Sergius Seeks Bacchus is the debut poetry collection by Indonesian writer and poet Norman Erikson Pasaribu, translated into English by Tiffany Tsao. Rooted in Pasaribu’s identity as a queer person of Batak descent and Christian upbringing, Sergius Seeks Bacchus is an exploration of past, present and future histories, of truths and fictions, of the deeply personal and the universal. At its centre is the seeking, the ever-present urge towards something or someone.
Throughout, while Pasaribu makes ample use of the free verse form, the collection also features prose poems, two contrapuntal poems (“Inferno” and “Purgatorio”), and a list poem (“Curriculum Vitae 2015”). His work also engages with, and makes reference to, Dante’s Divine Comedy and the Christian Bible, interweaving them with the collection’s queer narratives.
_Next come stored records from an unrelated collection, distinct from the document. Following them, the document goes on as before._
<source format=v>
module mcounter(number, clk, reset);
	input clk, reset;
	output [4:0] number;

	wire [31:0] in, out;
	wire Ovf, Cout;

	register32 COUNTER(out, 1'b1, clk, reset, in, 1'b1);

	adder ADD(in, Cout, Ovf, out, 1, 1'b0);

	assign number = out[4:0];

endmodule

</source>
The collection evokes figures from history and literature. These figures include the titular Sergius and Bacchus (5), Theophilus (51), Christy (9), Leo (35), Tony (28), and a handful of unnamed characters. Time is fluid as we travel through Pasaribu’s present in poems like “Erratum” and “Curriculum Vitae 2015,” to the distant past in “Theophilus,” a Biblical creation story retold. These poems hold space for loneliness, for the fear that “[y]ou will never be with the someone who loves you the most” (italics in original, 51). The weight of this fear increases when we remember that these poems exist in the context of the systemic and religious homophobia of Pasaribu’s Indonesia. But Pasaribu does not shy away from the inevitable pain, violence and grief wrought by this environment. Poems like “Cooking Instant Noodles at the End of the Rainbow” and “What the Dead Ask from the Departed” stare at death, unblinking. “Cooking Instant Noodles” is marked by the quotidian, and this tone remains even as it reveals that “Christy’s gone. They found her body” (10). Death and grief are facts of life. And like many things in life, they are eventually “swept away by strangers shuffling by” (13).
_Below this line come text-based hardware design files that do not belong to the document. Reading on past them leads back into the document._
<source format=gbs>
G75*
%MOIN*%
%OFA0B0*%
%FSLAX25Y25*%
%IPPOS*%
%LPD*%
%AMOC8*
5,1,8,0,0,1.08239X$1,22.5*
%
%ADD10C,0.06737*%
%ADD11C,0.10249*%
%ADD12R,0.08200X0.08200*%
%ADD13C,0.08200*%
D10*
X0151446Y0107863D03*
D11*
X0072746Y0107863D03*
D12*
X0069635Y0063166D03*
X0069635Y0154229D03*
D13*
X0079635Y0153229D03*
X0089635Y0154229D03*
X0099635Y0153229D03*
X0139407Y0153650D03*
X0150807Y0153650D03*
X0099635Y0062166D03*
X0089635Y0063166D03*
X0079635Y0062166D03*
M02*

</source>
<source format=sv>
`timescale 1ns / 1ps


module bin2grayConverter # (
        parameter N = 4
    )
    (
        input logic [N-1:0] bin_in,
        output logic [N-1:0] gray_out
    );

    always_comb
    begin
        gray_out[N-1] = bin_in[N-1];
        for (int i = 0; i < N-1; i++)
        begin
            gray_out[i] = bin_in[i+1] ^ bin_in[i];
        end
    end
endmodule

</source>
But this is not a sentimental collection. Whatever grief, whatever pain, whatever melancholy, it is rooted in the strange and funny reality of life. Pasaribu evokes a deadpan humour that surprises and disarms:
Tony came out to his parents, and hasn’t been home
since. He called his mother at her office.
She sobbed, ‘Tony come home. Don’t be scared.
Mummy will take you to Doctor Frankie,’ – as if I’m attracted
to men is like having diarrhoea. (italics in original 28)
Meanwhile, Pasaribu’s imagined worlds and futures are strange and at times unnerving, like the utopia in “Scenes from a Beautiful Life,” or the AI-like voice advertising life-changing software in “A Flyer.” But imagined afterlives are here, too, and they are full of hope. In “Sergius Seeks Bacchus,” the two lovers “rise / up to heaven and wonder at how familiar // it all feels” (5). The moments that many of us take for granted are the same moments depicted as distant dreams: “Hand in hand, you two will stroll the streets / introducing one another to everyone you meet” (5). “Finding Leo” gestures towards a different kind of afterlife: “He doesn’t know what lies post-door, / that he’ll finally have the right to call his life ‘life’” (35). The kind of life he seeks is defined in “Curriculum Vitae 2015”:
20) He will grow old. You will grow old. Together
you both will grow old, and be wed before the Three-
Branched God – the tree-like god – and have a child
named Langit. Your descendants will fill the Earth so that
whenever anyone is walking alone in the dark they will
hear from every window on every building on both sides
of the street, voices reaching out, ‘Salam!’ ‘Salam!’ ‘Salam!’ (58)
Pasaribu’s present is too often an unforgiving place. Even so, the poem “On a Pair of Young Men in the Underground Car Park at fX Sudirman Mall” declares that “love / can bloom anywhere, even in the dark” (46).
As a queer woman of Filipinx descent and Christian background, my reading of this text has allowed me to both see and be seen. Pasaribu tells a truth plain and human, stripped to reveal its strangeness, its absurdity, its pain. Sergius Seeks Bacchus invites reflection and stillness, and provides a balm to heal the ache. Yes, the world may be cruel and lonely. But this collection offers a quiet but rigid resistance against that world’s desire to maim the queer spirit. There are pockets of joy, and the knowledge that the world will not always be “mysterious” (30). Even as, in “Aubade,” “everything / is fading away,” this loss gives way to “a new day,” a day where “fear is far behind” (29).
Norman Erikson Pasaribu. Trans. Tiffany Tsao. Sergius Seeks Bacchus. Sydney: Giramondo, 2019.
Kaya Lattimore is a queer, Filipinx Australian writer, and is currently a Hot Desk Fellow at the Centre for Stories in Perth, Western Australia.